If you are one of those advisers who do feel that you have the time and experience to weather the current storms circling the investment markets, then you are likely to have your strategy and contingency plans well mapped out.
For others - perhaps attracted by the investment freedoms offered by SIPPs - then you may be searching desperately for a safe harbour from the storms. So where can you look? From asset allocation calls, to outsourcing via multi-manager or discretionary managers, there is a wide choice available.
Revising asset allocation is an option - however, most of the main asset classes (equities, property and even bonds) seem to have an air of gloom around them. Brian Boyd from Tilney, the UK arm of Deutsche Bank Private Wealth Management, comments: "The growth of the SIPP market has naturally brought more pension assets under IFA advice, and when the markets are going up, that can feel very attractive.

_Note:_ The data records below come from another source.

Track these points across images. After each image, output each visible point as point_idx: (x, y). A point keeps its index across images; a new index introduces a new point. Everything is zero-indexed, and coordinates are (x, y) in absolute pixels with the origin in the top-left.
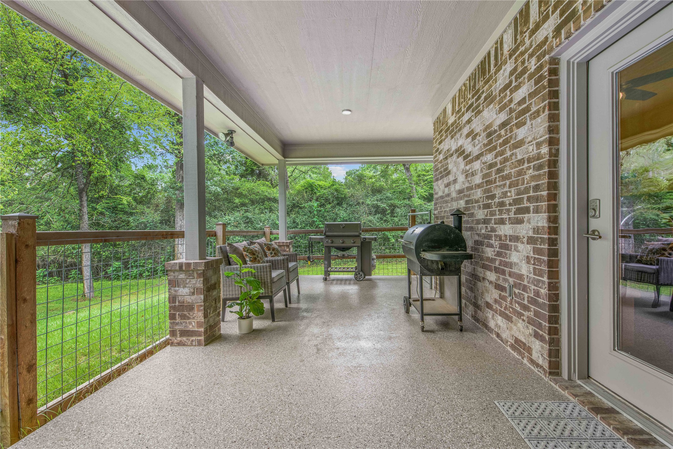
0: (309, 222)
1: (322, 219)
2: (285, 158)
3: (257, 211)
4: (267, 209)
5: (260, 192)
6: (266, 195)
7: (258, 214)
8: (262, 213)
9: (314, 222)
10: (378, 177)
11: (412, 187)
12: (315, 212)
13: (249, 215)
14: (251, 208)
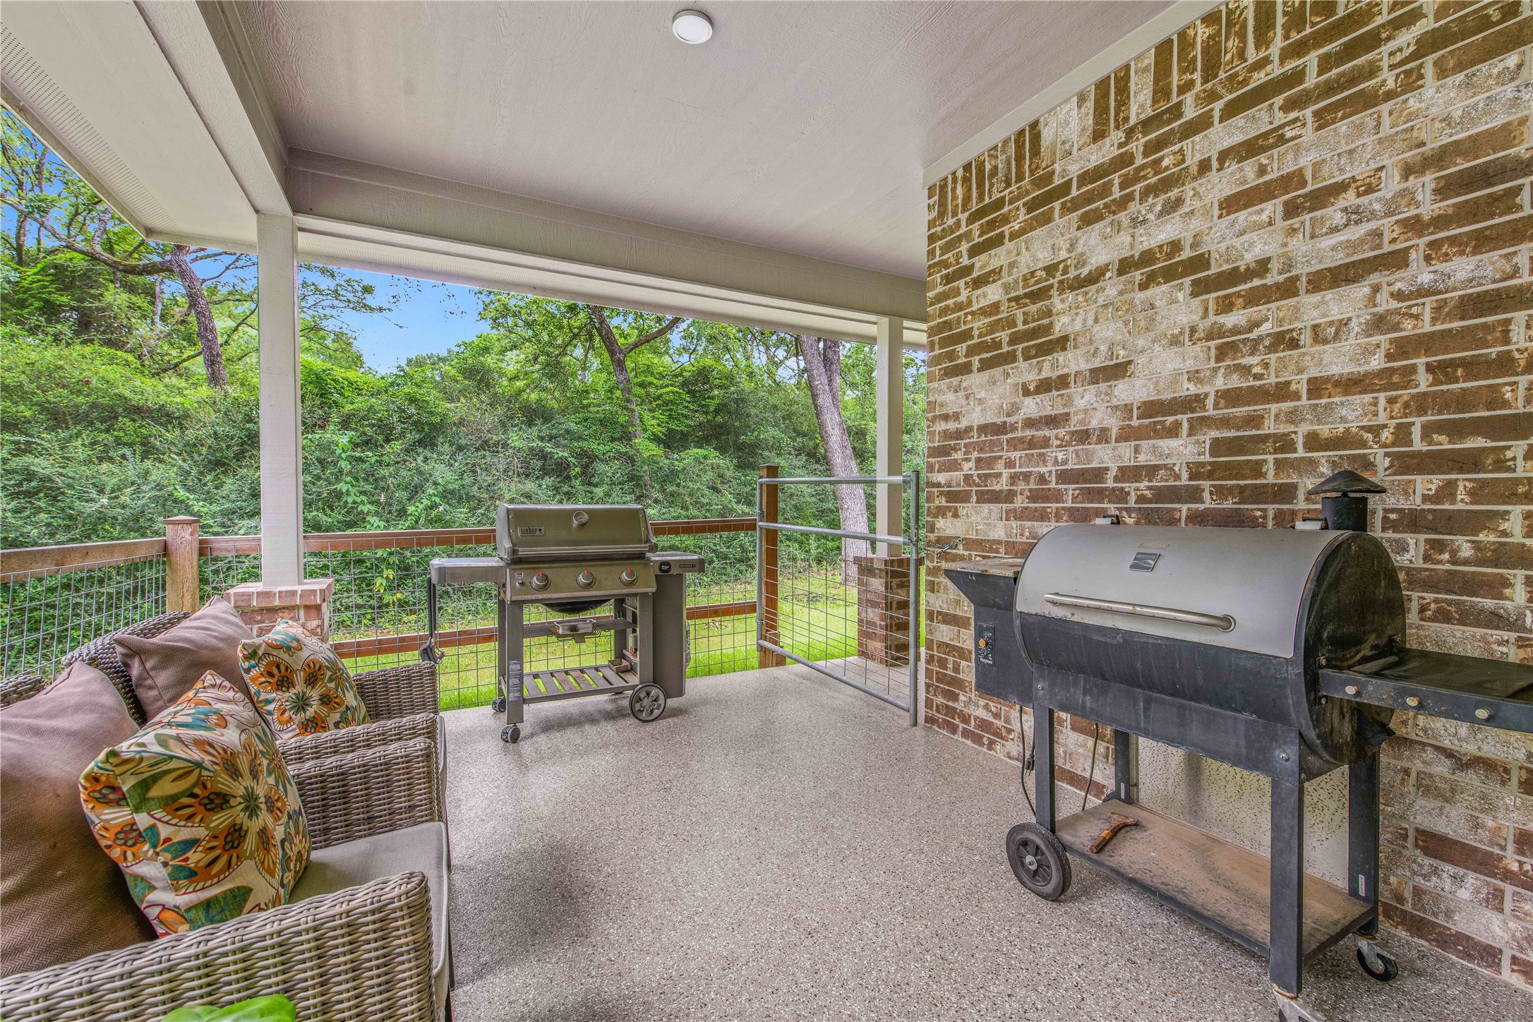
0: (319, 494)
1: (368, 487)
2: (296, 210)
3: (78, 449)
4: (130, 445)
5: (95, 382)
6: (120, 396)
7: (88, 462)
8: (104, 458)
9: (339, 495)
10: (536, 375)
11: (633, 411)
12: (343, 464)
13: (41, 465)
14: (47, 439)
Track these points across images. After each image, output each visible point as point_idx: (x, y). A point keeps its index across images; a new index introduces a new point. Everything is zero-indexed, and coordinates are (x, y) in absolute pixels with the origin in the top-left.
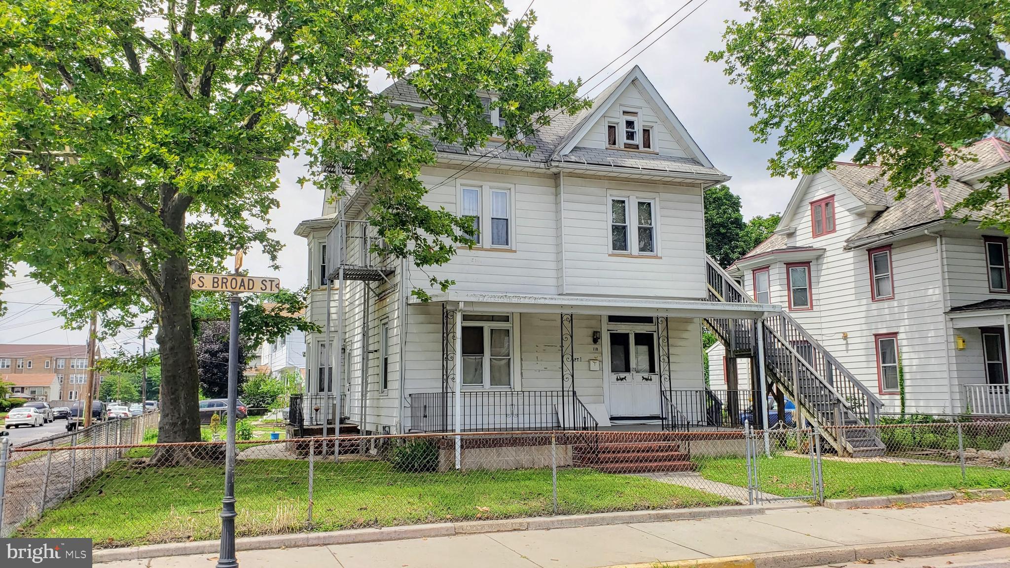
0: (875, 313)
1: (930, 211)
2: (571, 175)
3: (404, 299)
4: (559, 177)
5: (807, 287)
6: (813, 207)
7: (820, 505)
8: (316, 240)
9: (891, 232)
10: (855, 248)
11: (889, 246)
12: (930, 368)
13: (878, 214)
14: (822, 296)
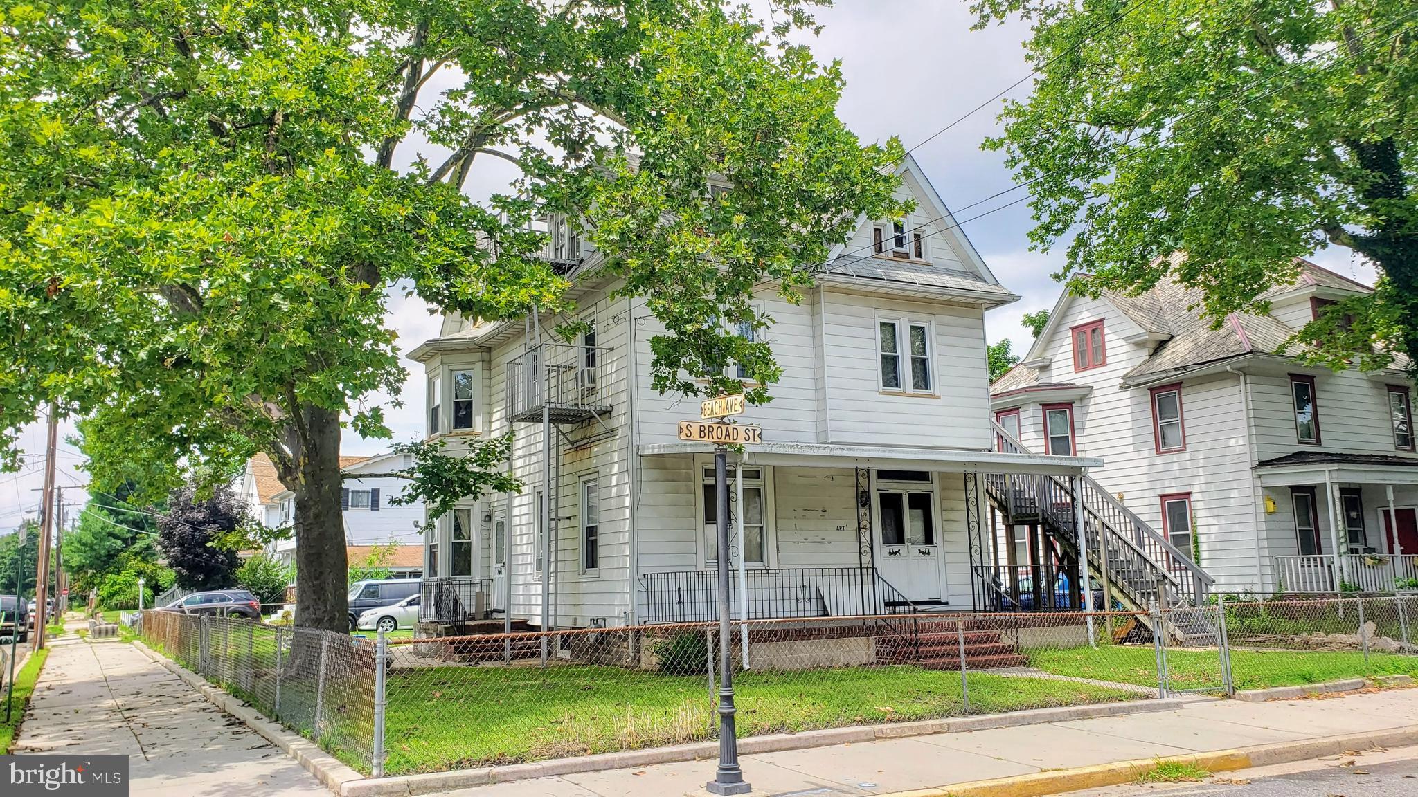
0: (1161, 468)
1: (1231, 343)
2: (833, 290)
3: (635, 449)
4: (819, 292)
5: (1069, 435)
6: (1075, 334)
7: (1230, 698)
8: (446, 366)
9: (1183, 367)
10: (1134, 386)
11: (1178, 385)
12: (1233, 537)
13: (1161, 345)
14: (1087, 447)
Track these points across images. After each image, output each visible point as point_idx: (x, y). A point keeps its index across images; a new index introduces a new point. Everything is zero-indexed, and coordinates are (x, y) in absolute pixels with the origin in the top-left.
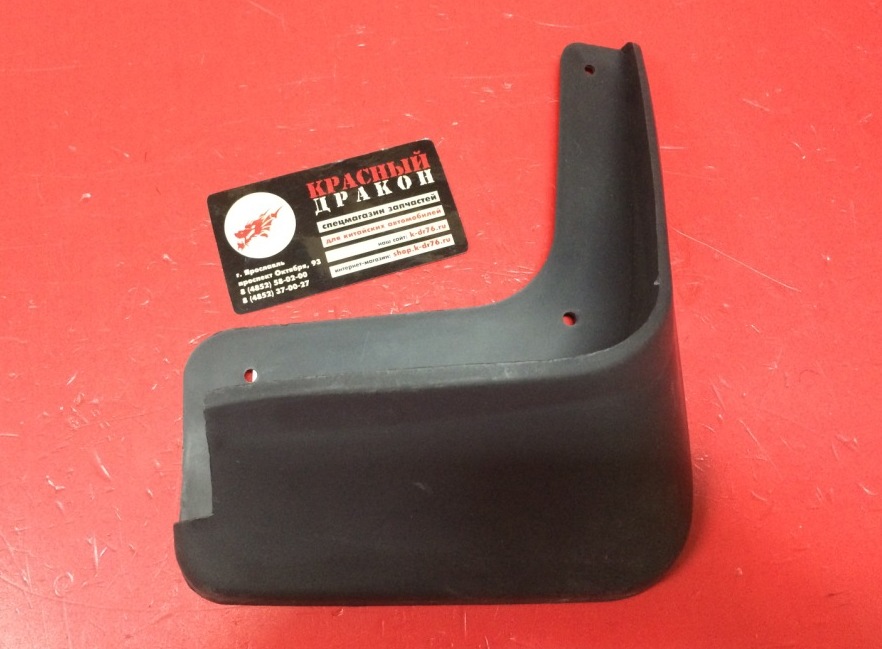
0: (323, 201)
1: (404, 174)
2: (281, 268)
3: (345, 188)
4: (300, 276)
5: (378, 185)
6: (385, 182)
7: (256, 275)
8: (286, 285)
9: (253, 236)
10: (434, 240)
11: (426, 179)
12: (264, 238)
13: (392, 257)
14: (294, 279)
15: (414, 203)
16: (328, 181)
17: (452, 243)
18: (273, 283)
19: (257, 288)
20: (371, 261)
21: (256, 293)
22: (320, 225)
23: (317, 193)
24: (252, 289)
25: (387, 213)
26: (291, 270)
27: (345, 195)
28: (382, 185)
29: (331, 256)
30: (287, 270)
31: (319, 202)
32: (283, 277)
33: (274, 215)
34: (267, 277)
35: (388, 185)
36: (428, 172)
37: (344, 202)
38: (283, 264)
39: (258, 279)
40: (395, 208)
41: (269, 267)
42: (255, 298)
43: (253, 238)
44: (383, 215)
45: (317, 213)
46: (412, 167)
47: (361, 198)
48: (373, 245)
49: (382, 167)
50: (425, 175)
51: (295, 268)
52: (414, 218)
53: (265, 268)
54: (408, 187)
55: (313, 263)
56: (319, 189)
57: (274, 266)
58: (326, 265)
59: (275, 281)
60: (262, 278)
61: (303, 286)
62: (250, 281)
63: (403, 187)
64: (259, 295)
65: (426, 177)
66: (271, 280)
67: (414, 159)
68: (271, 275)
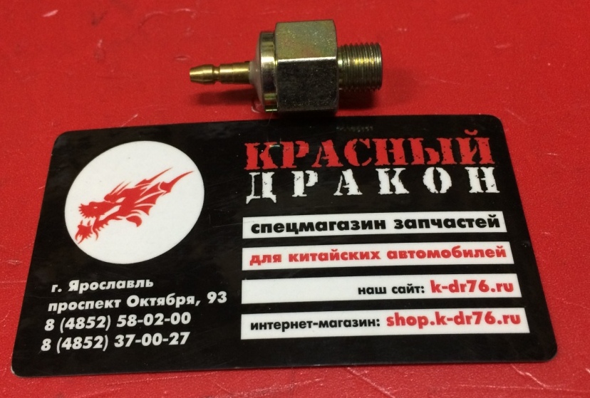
0: (267, 178)
1: (439, 165)
2: (142, 293)
3: (316, 165)
4: (175, 319)
5: (382, 175)
6: (398, 171)
7: (89, 295)
8: (139, 330)
9: (113, 217)
10: (485, 311)
11: (483, 184)
12: (133, 225)
13: (383, 325)
14: (159, 323)
15: (450, 223)
16: (288, 147)
17: (523, 328)
18: (115, 321)
19: (80, 323)
20: (334, 324)
21: (73, 333)
22: (248, 223)
23: (260, 163)
24: (70, 324)
25: (390, 229)
26: (161, 301)
27: (313, 178)
28: (391, 174)
29: (252, 292)
30: (153, 300)
31: (259, 180)
32: (140, 312)
33: (167, 187)
34: (108, 304)
35: (402, 177)
36: (489, 172)
37: (307, 189)
38: (149, 284)
39: (90, 304)
40: (411, 224)
41: (121, 285)
42: (67, 344)
43: (111, 222)
44: (380, 231)
45: (249, 198)
46: (457, 155)
47: (345, 191)
48: (346, 289)
49: (398, 144)
50: (481, 175)
51: (169, 300)
52: (446, 254)
53: (112, 285)
54: (444, 190)
55: (212, 297)
56: (265, 156)
57: (130, 284)
58: (237, 308)
59: (121, 318)
60: (98, 305)
61: (174, 342)
62: (73, 306)
63: (432, 188)
64: (78, 340)
65: (483, 180)
66: (114, 313)
67: (464, 143)
68: (118, 302)
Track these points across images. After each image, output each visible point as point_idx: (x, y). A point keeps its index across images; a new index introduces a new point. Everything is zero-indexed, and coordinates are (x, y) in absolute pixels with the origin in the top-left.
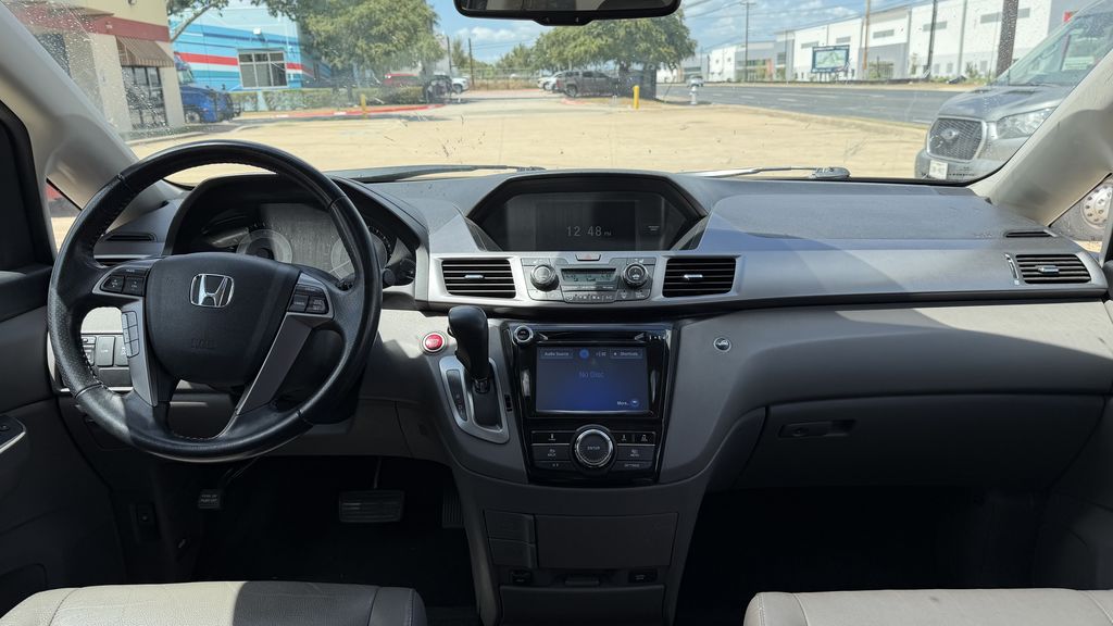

But when the markets are as volatile as they have been in recent months, and even traditional defensive asset classes struggle, then that responsibility can start to weigh heavy."
Some of the more esoteric alternatives may again lead either the adviser or customer into unchartered waters and without expert help may simply not be accessible. This is where multi-manager or specialist discretionary managers can come into play. Boyd continues: "We find that we are able to use the increasing number of non-equity specialist investments that are available within the market place to help IFA clients. Many of these offer varying degrees of capital protection that prove attractive in such market conditions and help to smooth the volatility of returns from a portfolio. Often these structured products and hedge funds are only available to heavyweight institutional investors."
This sentiment is echoed by Nick Georgiadis from Cazenove Capital Management who states the "'multi-asset' approach to investing we have adopted has stood up well to the recent volatility in financial markets." He continues: "This approach was developed following the last major downturn in equity markets at the beginning of the decade with the aim of substantially reducing volatility in portfolios without significantly reducing growth prospects in the longer term. Having developed a considerable expertise in asset classes such as hedge funds and structured products, we have been able to reduce the dependence upon the more risky asset classes such as equities. As a result, portfolios are currently displaying considerably lower volatility than the more traditional equity focused approach."
So is employing a specialist discretionary manager the answer to navigating current market turmoil? Many would suggest so.
With nearly a third (32%) of the IFAs surveyed agreeing that discretionary managers (DMs) are likely to produce better results than they themselves would expect to achieve it would appear we are likely to see the increased use of DMs to support advisers if markets continue to fluctuate over the coming months.
A comfortable cruise?
For those advisers not convinced about the benefits of working alongside a DM when advising on a SIPP portfolio, Glenn Hawksbee from Citiquilter sums up a common view. "We have witnessed an increase in the use of our services by SIPP holders, which can largely be attributed to our use of plain English and a full explanation of the possible risk reward scenarios. This provides a level of comfort and personal touch for those clients who may not understand the service and, not relish the thought of placing their money into funds operated by people they will never meet and who may not fully understand their personal retirement needs. Equally advisers feel confident in sharing this problem with professionals who share the common goal of the client and remove the adviser's compliance risk"
So whether you choose to set sail with your SIPP in the SS DIY Asset Allocation, MV Multi-manager or HMS Discretionary Manager, the coming months are likely to test your sea legs to the full.